Study reveals no link between nomadic graves in Wadi Fidan, copper production in Iron Age Faynan
An aerial view of Khirbet Faynan (Photo courtesy of ELRAP)
AMMAN — Nomads had always roamed around Wadi Faynan in the Iron Age. However, their presence was not a significant contributor for the copper industry boom.
Regarding the evidence for nomads in Faynan, there is the large 10th to 9th century BC cemetery of Wadi Fidan 40, interpreted as the burials of a nomadic or semi-nomadic population. However, it is difficult to connect this nomadic population to the copper production at Faynan.
The report of a scholarly team working in Wadi Faynan concluded that this mortuary assemblage was very different from the contemporary occupants of the copper production centres, and referred to a "dichotomy" between the two, explicitly acknowledging that it could findno evidence to connect the nomadic population of the cemetery with Khirbat an-Nahas or any of the copper production.
"Not only were there no material culture parallels, but the cemetery is quite isolated, in a different wadi system, and 4 km distant from Nahas, the centre of copper production.
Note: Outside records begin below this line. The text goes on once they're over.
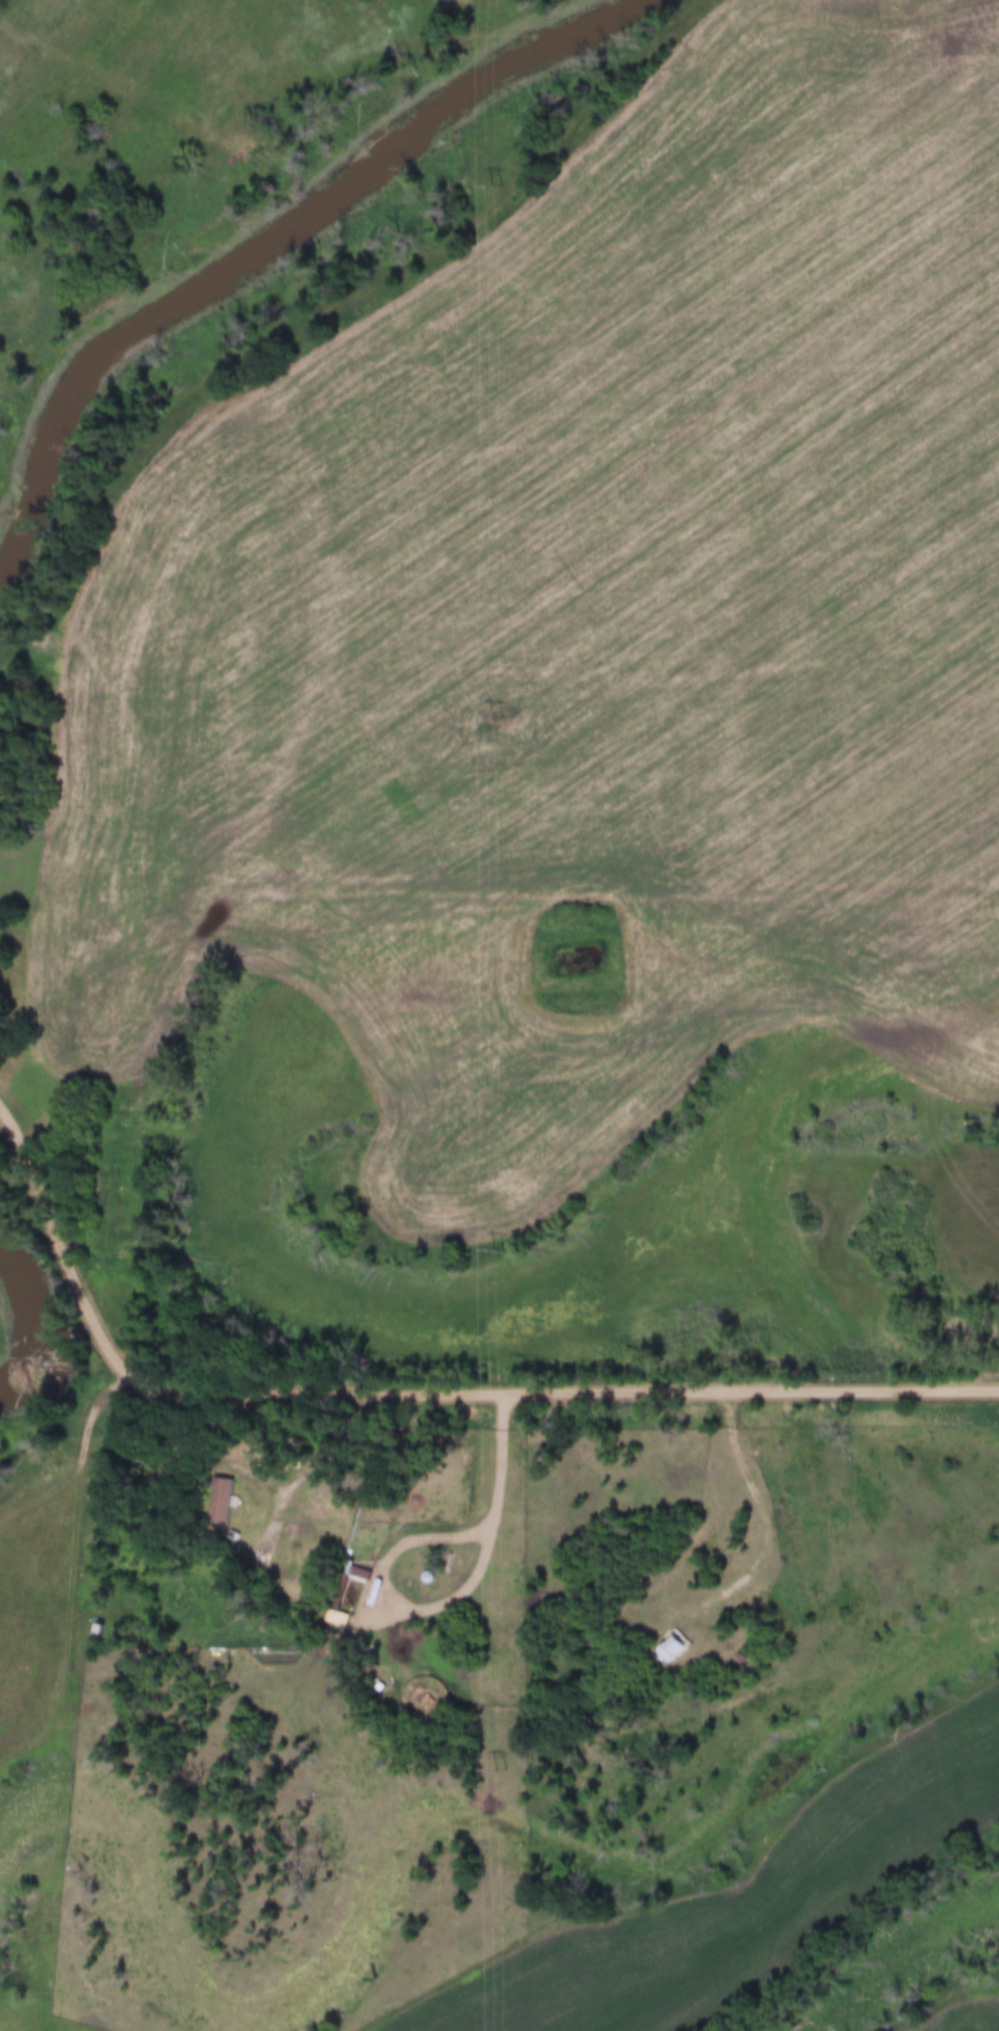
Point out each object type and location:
power tower: (501, 183)
river: (254, 248)
power tower: (497, 718)
building: (10, 895)
power tower: (499, 1249)
river: (31, 1325)
road: (121, 1376)
road: (695, 1393)
road: (314, 1465)
building: (226, 1499)
building: (363, 1514)
building: (403, 1641)
building: (674, 1649)
power tower: (509, 1768)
Furthermore, there are no radiocarbon dates at the cemetery later than the mid-9th century BC, while copper production continued to the late 9th century BC," said professor Piotr Bienkowski from the University of Manchester.
Bienkowski added that Wadi Fidan 40 does not show the evidence of a hierarchical society with an elite layer that is present at Nahas in the 10th and 9th centuries BCE.
'The WF 40 cemetery is related to the long tradition of desert funerary architecture of south-western Jordan and the Negev that harks back to the Neolithic period and it contains a total of 245 excavated cist graves, although most of the site is still unexcavated, the most common type consisting of stone cist graves, covered by stones labs and mud plaster,' Bienkowski continued.
The professor noted that the graves were frequently surrounded by two or three concentric circles of cobbles set upright on the soil, some of them identified as an iconic or anthropomorphic standing stones because of their shape or special placement within the grave circles.
"A large number of grave goods were interred with the dead, most commonly adornments made of stone, shell beads and pendants. Only two pottery vessels were found at WF 40, but the most common items were wooden bowls, said to be typical of pastoral groups," Bienkowski elaborated.
The professor noted that this led the excavators to suggest that 'by avoiding ceramics, the individuals interred at Wadi Fidan 40 appear to have signalled a distinction between themselves and groups with ceramics.'
All burials were roughly the same size, shared the same material culture and likely reflect a tribal, egalitarian society, the professor explained, noting that WF 40 was not the only Iron Age burial field found in the Faynan region, although it was certainly the largest and most complex.
Other tumulus burials from the same period were excavated at Wadi Fidan 4, 45 and 61, with a similar material culture as WF 40.
"Wadi Fidan 45 consisted of only one stone-ringed tumulus with cists covered by slabs; grave goods included 32 beads [including two made of copper], but no pottery."
"Excavations at Wadi Fidan 4 unearthed three tumulus tombs, again made up of a ring of stones and covered by capstones; grave goods comprised beads [some made of copper and iron], an Egyptian seal, a scarab, and a figurine, but no pottery," Bienkowski underlined.
At WF 61, one tumulus grave was excavated with similar burial offerings and the features present at WF 40 (and the other three excavated cemeteries) are completely absent at the main period of occupation of Khirbat an-Nahas.
"At Nahas, no burial was found associated with the main early Iron II phase. It may be argued, of course, that WF 40 was the main cemetery for the people working at Nahas, but the striking fact is that the grave goods deposited at the former find no parallel in the latter," Bienkowski concluded.